Ya, banyak orang terutama pemula yang kadang langsung jatuh ketika karyanya dikritik, tidak ingin menulis lagi karena langsung down saat mendapat kritikan pedas (meski banyak juga yang kemudian merasa tertantang untuk membuat karya yang lebih baik). Memikirkan kemungkinan pertama, makanya aku selalu lebih memberikan porsi pujian lebih tinggi daripada kritikan.

Tapi khusus untuk DCTN, aku tidak akan seperti itu. Atas permintaan sang penulis langsung yang ingin novel DCTN dikuliti olehku, maka tak satu baris pun kalimat dalam novel itu yang kulewatkan untuk dibaca. Aku yakin, sepedas apa pun nanti hasil ulasanku, tak akan membuat penulis down. Aku yakin, sepedas apa pun nanti kritikanku, akan membuat penulis semakin tertantang untuk menulis lebih baik lagi di masa datang. Aku yakin, setelah ini ia tak akan membenciku. Mengapa aku yakin? Karena aku 'mengenal' penulisnya, meski hanya lewat dunia maya.

Baiklah, itu hanya pengantar. Kita langsung ke acara pembedahan. Ansar, tarik napas dulu ya, Dek :)

·       Hal pertama yang ingin kuulas adalah mengenai tata bahasa, Ejaan yang Disempurnakan (EYD), pemakaian tanda baca, dan lain-lain yang berkenaan dengan itu. Sangat banyak sekali kesalahan hal-hal tersebut dalam buku ini. Jika hanya satu atau dua, itu bisa dimaafkan, tapi ini terjadi hampir dalam setiap lembaran novel DCTN. Jika buku ini tanpa sentuhan editor, aku maklum hal itu, mengingat naskah ini ditulis waktu masih SMA. Dan kalaupun sebelum mengirim tulisan ini ke penerbit Ansar melakukan baca ulang, revisi dan editan kecil-kecilan semampunya, toh nyatanya kesalahan-kesalahan itu masih terlihat.
Yang mana sih kesalahan yang kumaksud? Aku ambil saja beberapa contoh ya? Karena kalau kuberitahukan semua, aku yakin catatanku ini justru lebih panjang dari novelnya sendiri hihihi.

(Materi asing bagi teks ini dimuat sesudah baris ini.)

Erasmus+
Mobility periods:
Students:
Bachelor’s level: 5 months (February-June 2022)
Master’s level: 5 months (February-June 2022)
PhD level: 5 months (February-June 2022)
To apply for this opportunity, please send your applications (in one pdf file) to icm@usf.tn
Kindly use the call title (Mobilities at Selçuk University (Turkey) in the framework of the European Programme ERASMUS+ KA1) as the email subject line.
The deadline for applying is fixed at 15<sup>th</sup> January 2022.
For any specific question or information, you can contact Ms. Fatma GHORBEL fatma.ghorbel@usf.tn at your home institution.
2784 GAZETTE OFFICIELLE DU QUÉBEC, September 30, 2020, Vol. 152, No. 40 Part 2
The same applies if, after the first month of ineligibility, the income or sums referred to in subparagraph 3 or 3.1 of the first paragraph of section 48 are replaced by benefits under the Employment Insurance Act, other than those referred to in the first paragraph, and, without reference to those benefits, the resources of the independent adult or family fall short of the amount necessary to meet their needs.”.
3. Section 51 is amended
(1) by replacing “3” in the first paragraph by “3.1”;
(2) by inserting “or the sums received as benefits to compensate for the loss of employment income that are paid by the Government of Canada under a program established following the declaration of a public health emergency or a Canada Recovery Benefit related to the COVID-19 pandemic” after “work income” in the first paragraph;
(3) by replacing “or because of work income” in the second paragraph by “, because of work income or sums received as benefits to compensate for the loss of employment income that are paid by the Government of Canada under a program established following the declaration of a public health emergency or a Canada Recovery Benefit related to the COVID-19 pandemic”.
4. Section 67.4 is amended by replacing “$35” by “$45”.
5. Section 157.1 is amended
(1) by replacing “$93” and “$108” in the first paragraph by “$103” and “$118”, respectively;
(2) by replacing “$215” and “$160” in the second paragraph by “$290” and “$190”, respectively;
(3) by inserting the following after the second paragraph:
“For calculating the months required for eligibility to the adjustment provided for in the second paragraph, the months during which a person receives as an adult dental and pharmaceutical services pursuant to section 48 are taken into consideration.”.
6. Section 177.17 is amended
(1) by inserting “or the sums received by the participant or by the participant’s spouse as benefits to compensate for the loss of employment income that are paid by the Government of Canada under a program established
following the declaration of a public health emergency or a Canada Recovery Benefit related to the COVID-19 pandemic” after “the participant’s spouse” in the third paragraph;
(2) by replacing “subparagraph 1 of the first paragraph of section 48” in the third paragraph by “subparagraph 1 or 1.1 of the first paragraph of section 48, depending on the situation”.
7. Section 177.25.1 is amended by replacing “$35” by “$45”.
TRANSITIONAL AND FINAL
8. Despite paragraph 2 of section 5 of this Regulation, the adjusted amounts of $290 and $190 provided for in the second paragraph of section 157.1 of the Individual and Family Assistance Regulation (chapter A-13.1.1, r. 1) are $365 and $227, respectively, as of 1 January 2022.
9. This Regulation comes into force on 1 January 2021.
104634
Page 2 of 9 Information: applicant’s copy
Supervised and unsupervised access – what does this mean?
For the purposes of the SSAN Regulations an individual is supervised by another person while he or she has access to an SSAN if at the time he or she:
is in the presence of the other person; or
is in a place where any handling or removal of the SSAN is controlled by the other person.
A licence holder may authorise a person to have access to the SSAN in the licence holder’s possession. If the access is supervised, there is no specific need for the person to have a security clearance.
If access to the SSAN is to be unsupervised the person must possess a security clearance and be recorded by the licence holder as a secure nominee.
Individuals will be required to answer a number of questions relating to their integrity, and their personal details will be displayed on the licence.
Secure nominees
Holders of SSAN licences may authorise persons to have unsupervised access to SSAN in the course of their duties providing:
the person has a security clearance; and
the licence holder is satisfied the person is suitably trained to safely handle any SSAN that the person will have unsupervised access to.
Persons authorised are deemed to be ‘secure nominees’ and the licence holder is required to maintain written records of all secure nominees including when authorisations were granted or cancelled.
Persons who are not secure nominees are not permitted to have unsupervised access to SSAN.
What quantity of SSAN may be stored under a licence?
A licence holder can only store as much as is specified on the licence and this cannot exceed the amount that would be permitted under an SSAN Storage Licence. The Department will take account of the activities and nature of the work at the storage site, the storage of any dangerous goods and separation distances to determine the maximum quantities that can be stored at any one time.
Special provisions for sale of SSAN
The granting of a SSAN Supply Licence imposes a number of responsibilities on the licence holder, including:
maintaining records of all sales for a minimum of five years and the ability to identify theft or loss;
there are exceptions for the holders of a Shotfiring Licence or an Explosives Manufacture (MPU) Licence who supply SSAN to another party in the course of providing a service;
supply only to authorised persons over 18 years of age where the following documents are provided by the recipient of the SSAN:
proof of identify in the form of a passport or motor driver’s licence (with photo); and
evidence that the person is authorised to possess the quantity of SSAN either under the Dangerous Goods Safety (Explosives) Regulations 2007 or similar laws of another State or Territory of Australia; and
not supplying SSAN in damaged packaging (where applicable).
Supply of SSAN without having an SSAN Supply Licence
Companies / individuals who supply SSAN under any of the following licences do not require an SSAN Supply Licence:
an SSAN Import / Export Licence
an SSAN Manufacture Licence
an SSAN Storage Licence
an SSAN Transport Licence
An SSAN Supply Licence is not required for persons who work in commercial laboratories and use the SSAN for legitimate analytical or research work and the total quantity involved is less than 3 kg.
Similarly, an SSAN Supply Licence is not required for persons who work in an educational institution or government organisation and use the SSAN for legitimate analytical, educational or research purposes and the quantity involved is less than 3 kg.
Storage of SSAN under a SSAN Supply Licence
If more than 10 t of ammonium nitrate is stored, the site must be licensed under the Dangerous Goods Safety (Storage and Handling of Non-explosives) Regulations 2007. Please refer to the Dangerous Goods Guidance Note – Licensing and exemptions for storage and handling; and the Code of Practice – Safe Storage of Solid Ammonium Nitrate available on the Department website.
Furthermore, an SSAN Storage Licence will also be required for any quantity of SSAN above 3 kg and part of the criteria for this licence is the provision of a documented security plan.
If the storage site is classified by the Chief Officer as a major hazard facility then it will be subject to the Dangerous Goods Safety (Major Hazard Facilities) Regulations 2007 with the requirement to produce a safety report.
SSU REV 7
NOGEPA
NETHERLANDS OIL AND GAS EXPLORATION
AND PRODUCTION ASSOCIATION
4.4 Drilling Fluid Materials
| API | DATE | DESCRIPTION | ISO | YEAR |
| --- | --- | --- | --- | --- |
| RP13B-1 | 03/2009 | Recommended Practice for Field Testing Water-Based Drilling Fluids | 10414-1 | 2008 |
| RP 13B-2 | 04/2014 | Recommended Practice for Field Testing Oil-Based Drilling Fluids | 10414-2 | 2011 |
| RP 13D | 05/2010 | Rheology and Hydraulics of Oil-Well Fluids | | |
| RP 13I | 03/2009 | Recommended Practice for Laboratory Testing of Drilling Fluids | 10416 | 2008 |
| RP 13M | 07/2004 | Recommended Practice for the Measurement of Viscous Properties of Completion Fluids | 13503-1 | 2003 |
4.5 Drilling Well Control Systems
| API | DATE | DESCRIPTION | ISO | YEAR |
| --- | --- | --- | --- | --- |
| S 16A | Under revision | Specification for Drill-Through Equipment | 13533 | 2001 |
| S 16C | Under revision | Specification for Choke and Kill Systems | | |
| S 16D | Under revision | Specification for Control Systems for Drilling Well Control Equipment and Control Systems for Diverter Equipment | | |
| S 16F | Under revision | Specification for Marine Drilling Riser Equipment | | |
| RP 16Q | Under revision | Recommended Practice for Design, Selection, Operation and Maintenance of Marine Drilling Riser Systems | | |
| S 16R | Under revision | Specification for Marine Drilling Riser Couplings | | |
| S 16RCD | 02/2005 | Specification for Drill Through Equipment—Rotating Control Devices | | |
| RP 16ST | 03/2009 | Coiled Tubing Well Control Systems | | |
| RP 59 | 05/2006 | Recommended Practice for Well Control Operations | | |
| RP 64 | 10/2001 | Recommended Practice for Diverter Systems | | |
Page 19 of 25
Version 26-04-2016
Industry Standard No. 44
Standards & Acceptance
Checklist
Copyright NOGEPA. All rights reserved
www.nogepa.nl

Banyak kesalahan dalam pemakaian huruf besar, seperti pada kata ayah dan ibu. huruf pertama dari kata ayah dan ibu adalah kapital jika itu berbentuk kata sapaan yang terdapat dalam kalimat. Tapi jika kata ayah dan ibu terdapat dalam paragraf yang bukan dialog, maka kita menuliskannya dengan huruf kecil. Hal ini berlaku buat kata paman, adik, bibi, Tante, dll.
Contoh:    "Mau kemana Ibu hari ini?"
                             Aku mengejar ibu itu sampai ke simpang jalan.
                             "Mia, ibu kamu tidak ada di rumah, ya?"
                             "Aku akan pergi." Kata Andi (salah)
                             "Aku akan pergi." kata Andi (benar)
                
Itu sedikit ulasan tentang tata bahasa, ya? Bisa dicek di dalam novel, banyak kesalahan-kesalahan tersebut terdapat.  Hal ini memang sepenuhnya tugas editor. Dan sebagai seorang penulis, sudah sebaiknya juga kita menjadi editor pertama atas karya kita.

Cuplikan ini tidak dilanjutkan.